Lena Dunham- Like most Flavors of the Month, Dunham has been wildly overrated. HBO's recent "Girls," her edgy take on clueless young women of the new millenium who don't even get pleasure from sex, had its moments but, if I absolutely have to watch people having sex, can't they be remotely attractive?

"Moonrise Kingdom"- Wes Anderson being Wes Anderson (read: arch and precious). The critics felt obliged to love it, sight unseen, with the result being a bunch of reviews that make even less sense than the movie itself which (for all its archness and preciousness) is curiously watchable and enjoyable.

"The Amazing Spider-Man"- Amazing? Hardly. It's the same joyless superhero film that Hollywood feels compelled to make for its braindead core audience every few months. Andrew Garfield and Emma Stone are adorable (up to a point), but once the talented Rhys Ifans was turned into a reptile, I walked out.

"Savages"- Oliver Stone returns to form - impressively - with this sumptuous film lumiere, a delirious, sun-struck stoner film crossed with drug-war darkness. Game performances from Benicio Del Toro, Salma Hayek, John Travolta and particulary Blake Lively, Aaron Johnson and Taylor Kitsch. A movie this good deserves the two socko endings that Stone playfully devised for it.

"The Newsroom"- Aaron Sorkin's witty and urbane dialogue, as alert as ever, is trumped by the bloated, pervading self-importance here. I worked with journalists for 30 years and this HBO series captures them accurately, inadvertently illustrating exactly why I personally liked so few of them.

"The Best Exotic Marigold Hotel"- Like taking a tiny vacation with terrific companions (Dench! Wilton! Smith! Wilkinson! Imrie! Nighy! Pickup!).

"Darling Companion"- Lawrence Kasdan has made his first "old man's" film, a listless ensemble piece in which Kevin Kline trots out his imperious Fraiser Crane schtick (he isn't very good) and in which Elizabeth Moss's trademark odd line readings are revealed to be simply bad line readings (she isn't very good either). But Diane Keaton, as always, is like an old, reliable friend. She redeems the film.

"The Five-Year Engagement"- One those titles you enjoy and then immediately forget. Actually, there are a lot of films like this these days.

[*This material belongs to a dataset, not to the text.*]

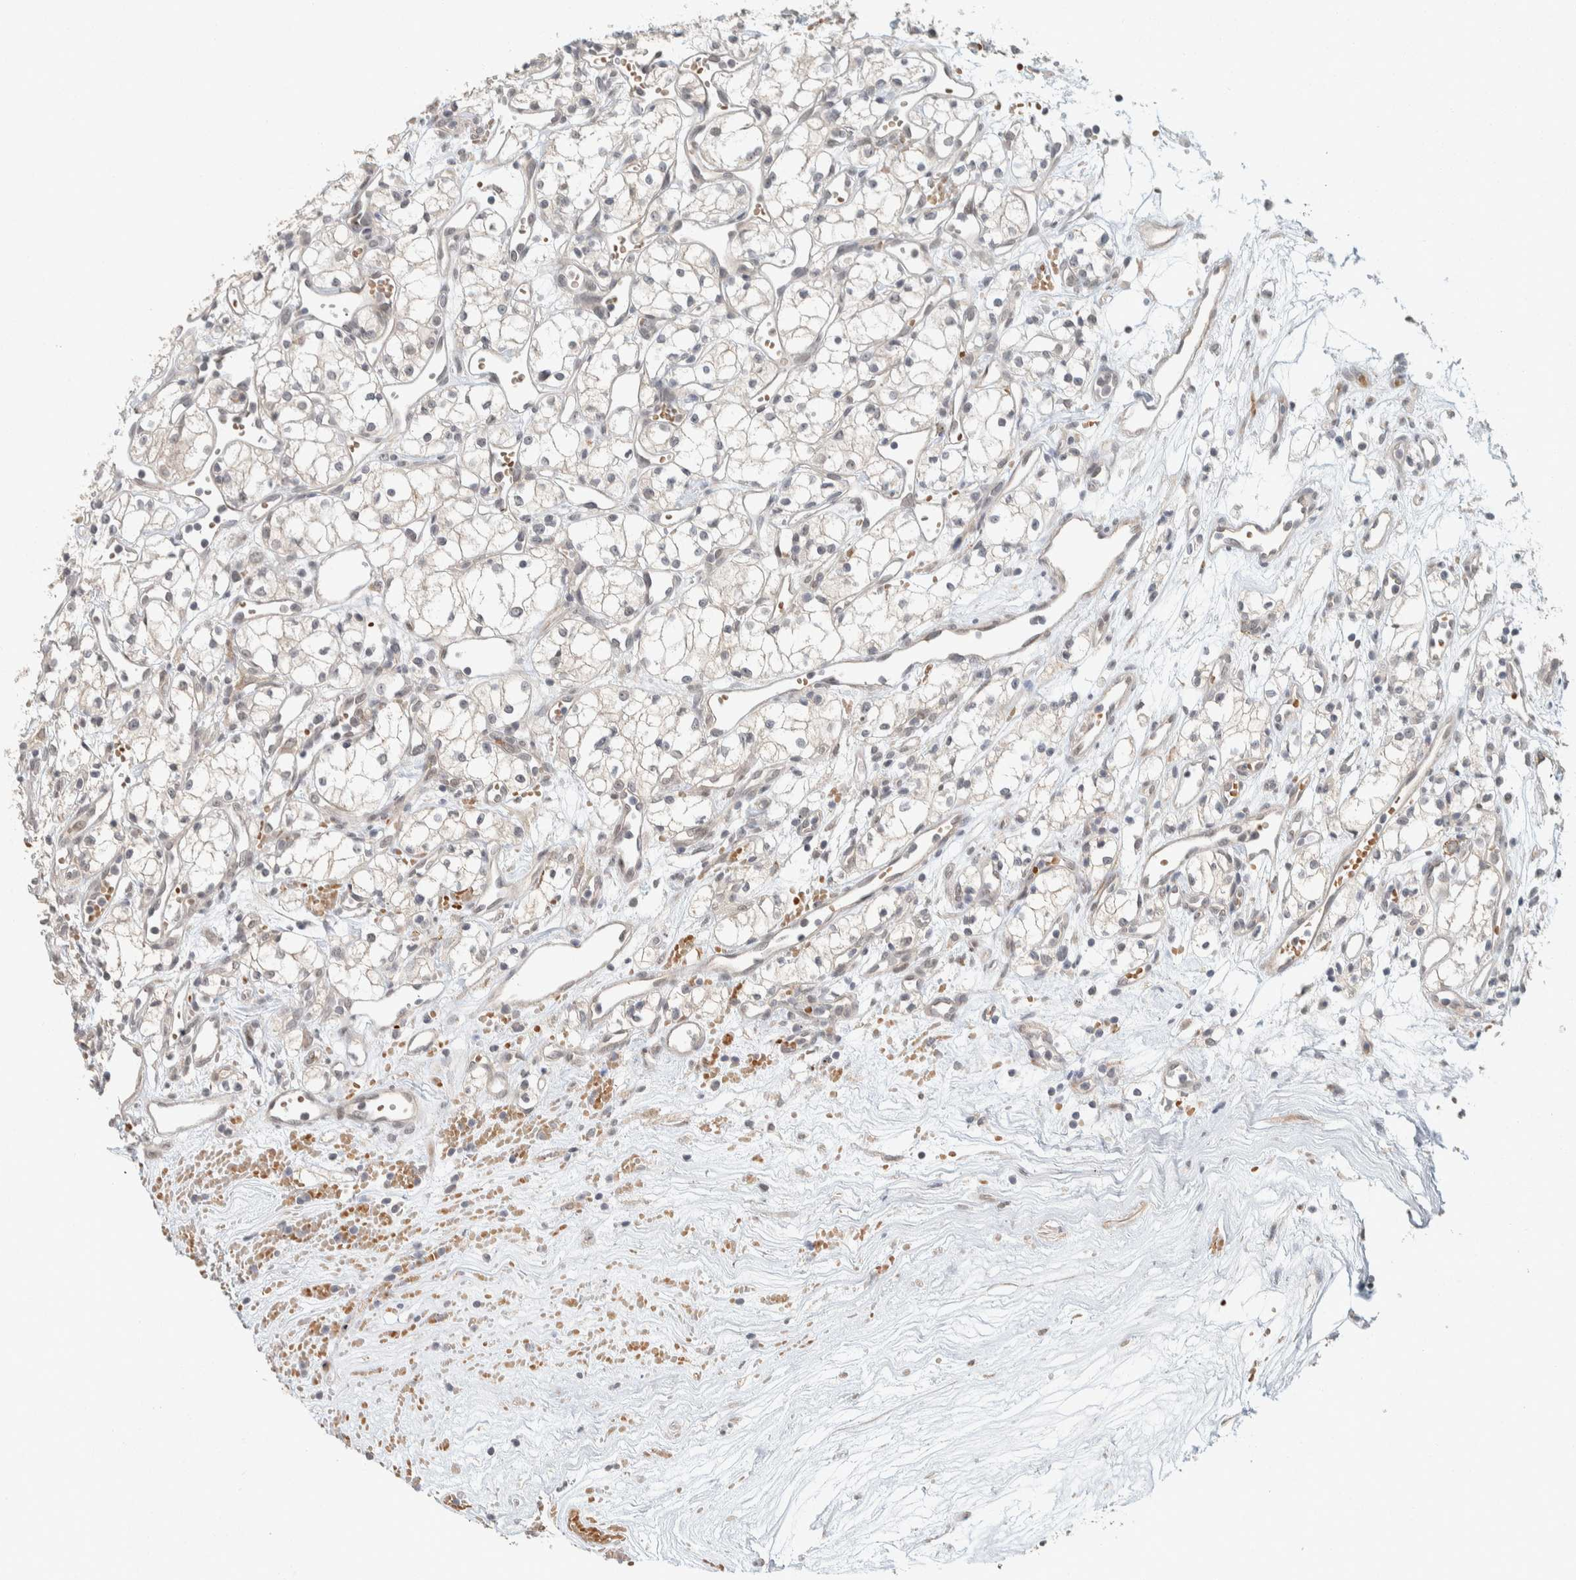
{"staining": {"intensity": "negative", "quantity": "none", "location": "none"}, "tissue": "renal cancer", "cell_type": "Tumor cells", "image_type": "cancer", "snomed": [{"axis": "morphology", "description": "Adenocarcinoma, NOS"}, {"axis": "topography", "description": "Kidney"}], "caption": "Renal cancer was stained to show a protein in brown. There is no significant staining in tumor cells. (Immunohistochemistry, brightfield microscopy, high magnification).", "gene": "ZBTB2", "patient": {"sex": "male", "age": 59}}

"Take This Waltz"- A naggingly flirtatious affair is finally consummated, but is it all a fantasy? We'll never know. This Sarah Polley-directed film benefits mightily from star Michelle Williams' seductive, playful otherness.

"Ted"- Genuinely hilarious and, for once, the token female character (played by Mila Kunis who makes the most of it) is no token. Mark Wahlberg is slyly funny here the way he was in "I ♥ Huckabees," for which he deserved more acclaim.

"To Rome with Love"- Minor but enjoyable. Woody Allen on autopilot. Am I the only one who thinks the Alec Baldwin character makes no sense whatsoever?

"Your Sister’s Sister"- Lynn Shelton's novel take on the ménage à trois. Emily Blunt and Rosemarie DeWitt play the (they-don't-)lookalike sisters, one a widow, the other a lesbian; Mark Duplass is the guy who sleeps with both. Yeah, novel.

"The Dictator" - All I remember about this nonentity from provocateur Sasha Baron Cohen is a birth sequence as disgustingly unfunny as it is gratuitous.